**EXERCISE DATA**
=== Section Start ===
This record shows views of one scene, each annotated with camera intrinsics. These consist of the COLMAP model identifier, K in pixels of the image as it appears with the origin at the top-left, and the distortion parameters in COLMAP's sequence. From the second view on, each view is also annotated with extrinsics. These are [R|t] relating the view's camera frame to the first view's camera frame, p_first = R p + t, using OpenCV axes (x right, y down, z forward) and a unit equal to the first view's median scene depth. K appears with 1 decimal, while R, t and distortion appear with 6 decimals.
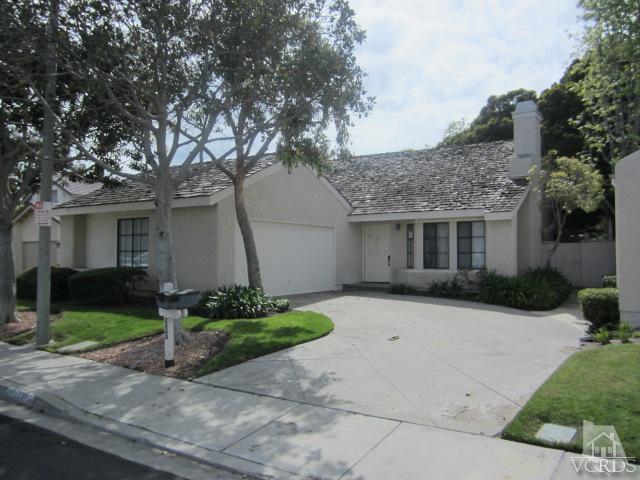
lens RADIAL K [[526.0, 0, 320.0], [0, 526.0, 240.0], [0, 0, 1]] dist [-0.053894, 0.000784]
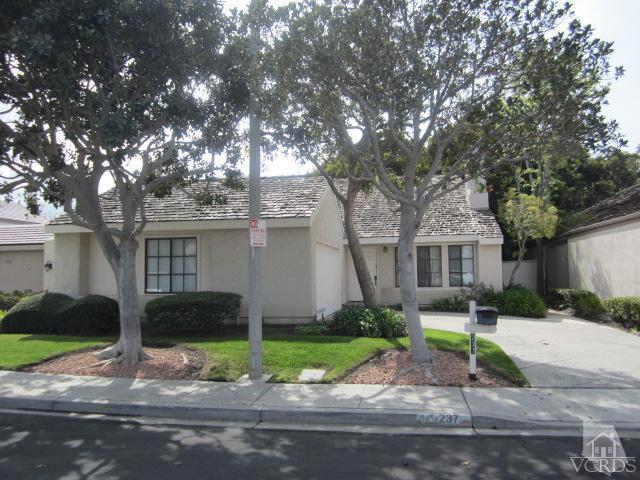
lens RADIAL K [[526.0, 0, 320.0], [0, 526.0, 240.0], [0, 0, 1]] dist [-0.053894, 0.000784]
pose [[0.915617, 0.014284, 0.401797, -0.463618], [0.002664, 0.999131, -0.041589, 0.000627], [-0.402042, 0.039150, 0.914784, 0.065729]]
=== Section End ===
**PROBLEM TO WORK ON**
Please reproduce the material above word for word, without its images.

**ANSWER SECTION**
This record shows views of one scene, each annotated with camera intrinsics. These consist of the COLMAP model identifier, K in pixels of the image as it appears with the origin at the top-left, and the distortion parameters in COLMAP's sequence. From the second view on, each view is also annotated with extrinsics. These are [R|t] relating the view's camera frame to the first view's camera frame, p_first = R p + t, using OpenCV axes (x right, y down, z forward) and a unit equal to the first view's median scene depth. K appears with 1 decimal, while R, t and distortion appear with 6 decimals.
lens RADIAL K [[526.0, 0, 320.0], [0, 526.0, 240.0], [0, 0, 1]] dist [-0.053894, 0.000784]
lens RADIAL K [[526.0, 0, 320.0], [0, 526.0, 240.0], [0, 0, 1]] dist [-0.053894, 0.000784]
pose [[0.915617, 0.014284, 0.401797, -0.463618], [0.002664, 0.999131, -0.041589, 0.000627], [-0.402042, 0.039150, 0.914784, 0.065729]]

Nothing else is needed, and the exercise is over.